- Task objective
Write every entry out again, exactly as given.

Start of Material to process

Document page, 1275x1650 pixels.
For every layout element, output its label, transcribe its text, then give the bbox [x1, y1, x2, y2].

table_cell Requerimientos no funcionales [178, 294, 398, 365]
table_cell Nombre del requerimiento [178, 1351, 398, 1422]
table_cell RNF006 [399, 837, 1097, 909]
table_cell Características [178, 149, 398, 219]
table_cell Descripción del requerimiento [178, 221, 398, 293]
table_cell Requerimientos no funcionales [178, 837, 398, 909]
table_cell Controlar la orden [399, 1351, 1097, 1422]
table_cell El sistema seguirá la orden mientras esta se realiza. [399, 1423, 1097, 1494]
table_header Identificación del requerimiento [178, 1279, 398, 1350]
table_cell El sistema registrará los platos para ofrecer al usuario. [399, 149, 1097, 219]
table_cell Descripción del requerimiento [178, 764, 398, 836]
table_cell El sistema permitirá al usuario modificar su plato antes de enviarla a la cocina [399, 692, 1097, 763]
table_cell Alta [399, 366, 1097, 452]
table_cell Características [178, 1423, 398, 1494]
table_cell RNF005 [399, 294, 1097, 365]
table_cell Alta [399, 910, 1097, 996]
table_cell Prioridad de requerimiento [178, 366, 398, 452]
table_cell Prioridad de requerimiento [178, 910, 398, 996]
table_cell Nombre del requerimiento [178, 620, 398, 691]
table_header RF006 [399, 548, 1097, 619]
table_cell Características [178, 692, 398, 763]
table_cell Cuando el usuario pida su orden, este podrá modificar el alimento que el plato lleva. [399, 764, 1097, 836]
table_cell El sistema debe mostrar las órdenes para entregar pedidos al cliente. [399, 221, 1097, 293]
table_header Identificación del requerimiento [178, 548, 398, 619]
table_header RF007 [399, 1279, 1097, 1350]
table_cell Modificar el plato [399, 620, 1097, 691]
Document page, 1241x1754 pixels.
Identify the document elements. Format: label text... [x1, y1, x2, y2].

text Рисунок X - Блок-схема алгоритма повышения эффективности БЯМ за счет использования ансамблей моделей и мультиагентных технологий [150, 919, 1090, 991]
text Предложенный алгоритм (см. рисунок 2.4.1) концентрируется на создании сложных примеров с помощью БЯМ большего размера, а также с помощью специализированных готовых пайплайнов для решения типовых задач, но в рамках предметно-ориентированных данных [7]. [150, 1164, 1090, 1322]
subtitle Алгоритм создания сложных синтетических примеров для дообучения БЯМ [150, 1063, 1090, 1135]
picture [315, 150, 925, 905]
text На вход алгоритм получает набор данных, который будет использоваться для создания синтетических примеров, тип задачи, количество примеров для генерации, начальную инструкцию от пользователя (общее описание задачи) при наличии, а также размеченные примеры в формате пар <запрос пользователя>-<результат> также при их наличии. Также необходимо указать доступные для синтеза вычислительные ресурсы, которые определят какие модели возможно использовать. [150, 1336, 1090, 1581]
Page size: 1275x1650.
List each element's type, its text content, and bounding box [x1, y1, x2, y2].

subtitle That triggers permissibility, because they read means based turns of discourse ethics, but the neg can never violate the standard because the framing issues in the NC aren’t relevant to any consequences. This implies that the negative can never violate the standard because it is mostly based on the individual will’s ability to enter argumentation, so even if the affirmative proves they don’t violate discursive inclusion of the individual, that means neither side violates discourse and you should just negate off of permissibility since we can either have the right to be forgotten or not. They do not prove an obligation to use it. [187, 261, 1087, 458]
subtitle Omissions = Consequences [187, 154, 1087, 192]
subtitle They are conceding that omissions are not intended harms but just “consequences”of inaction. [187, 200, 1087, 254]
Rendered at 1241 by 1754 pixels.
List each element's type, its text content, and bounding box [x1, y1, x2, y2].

End of Material to process

- Written answer
Document page, 1275x1650 pixels.
For every layout element, output its label, transcribe its text, then give the bbox [x1, y1, x2, y2].

table_cell Requerimientos no funcionales [178, 294, 398, 365]
table_cell Nombre del requerimiento [178, 1351, 398, 1422]
table_cell RNF006 [399, 837, 1097, 909]
table_cell Características [178, 149, 398, 219]
table_cell Descripción del requerimiento [178, 221, 398, 293]
table_cell Requerimientos no funcionales [178, 837, 398, 909]
table_cell Controlar la orden [399, 1351, 1097, 1422]
table_cell El sistema seguirá la orden mientras esta se realiza. [399, 1423, 1097, 1494]
table_header Identificación del requerimiento [178, 1279, 398, 1350]
table_cell El sistema registrará los platos para ofrecer al usuario. [399, 149, 1097, 219]
table_cell Descripción del requerimiento [178, 764, 398, 836]
table_cell El sistema permitirá al usuario modificar su plato antes de enviarla a la cocina [399, 692, 1097, 763]
table_cell Alta [399, 366, 1097, 452]
table_cell Características [178, 1423, 398, 1494]
table_cell RNF005 [399, 294, 1097, 365]
table_cell Alta [399, 910, 1097, 996]
table_cell Prioridad de requerimiento [178, 366, 398, 452]
table_cell Prioridad de requerimiento [178, 910, 398, 996]
table_cell Nombre del requerimiento [178, 620, 398, 691]
table_header RF006 [399, 548, 1097, 619]
table_cell Características [178, 692, 398, 763]
table_cell Cuando el usuario pida su orden, este podrá modificar el alimento que el plato lleva. [399, 764, 1097, 836]
table_cell El sistema debe mostrar las órdenes para entregar pedidos al cliente. [399, 221, 1097, 293]
table_header Identificación del requerimiento [178, 548, 398, 619]
table_header RF007 [399, 1279, 1097, 1350]
table_cell Modificar el plato [399, 620, 1097, 691]
Document page, 1241x1754 pixels.
Identify the document elements. Format: label text... [x1, y1, x2, y2].

text Рисунок X - Блок-схема алгоритма повышения эффективности БЯМ за счет использования ансамблей моделей и мультиагентных технологий [150, 919, 1090, 991]
text Предложенный алгоритм (см. рисунок 2.4.1) концентрируется на создании сложных примеров с помощью БЯМ большего размера, а также с помощью специализированных готовых пайплайнов для решения типовых задач, но в рамках предметно-ориентированных данных [7]. [150, 1164, 1090, 1322]
subtitle Алгоритм создания сложных синтетических примеров для дообучения БЯМ [150, 1063, 1090, 1135]
picture [315, 150, 925, 905]
text На вход алгоритм получает набор данных, который будет использоваться для создания синтетических примеров, тип задачи, количество примеров для генерации, начальную инструкцию от пользователя (общее описание задачи) при наличии, а также размеченные примеры в формате пар <запрос пользователя>-<результат> также при их наличии. Также необходимо указать доступные для синтеза вычислительные ресурсы, которые определят какие модели возможно использовать. [150, 1336, 1090, 1581]
Page size: 1275x1650.
List each element's type, its text content, and bounding box [x1, y1, x2, y2].

subtitle That triggers permissibility, because they read means based turns of discourse ethics, but the neg can never violate the standard because the framing issues in the NC aren’t relevant to any consequences. This implies that the negative can never violate the standard because it is mostly based on the individual will’s ability to enter argumentation, so even if the affirmative proves they don’t violate discursive inclusion of the individual, that means neither side violates discourse and you should just negate off of permissibility since we can either have the right to be forgotten or not. They do not prove an obligation to use it. [187, 261, 1087, 458]
subtitle Omissions = Consequences [187, 154, 1087, 192]
subtitle They are conceding that omissions are not intended harms but just “consequences”of inaction. [187, 200, 1087, 254]
Rendered at 1241 by 1754 pixels.
List each element's type, its text content, and bounding box [x1, y1, x2, y2].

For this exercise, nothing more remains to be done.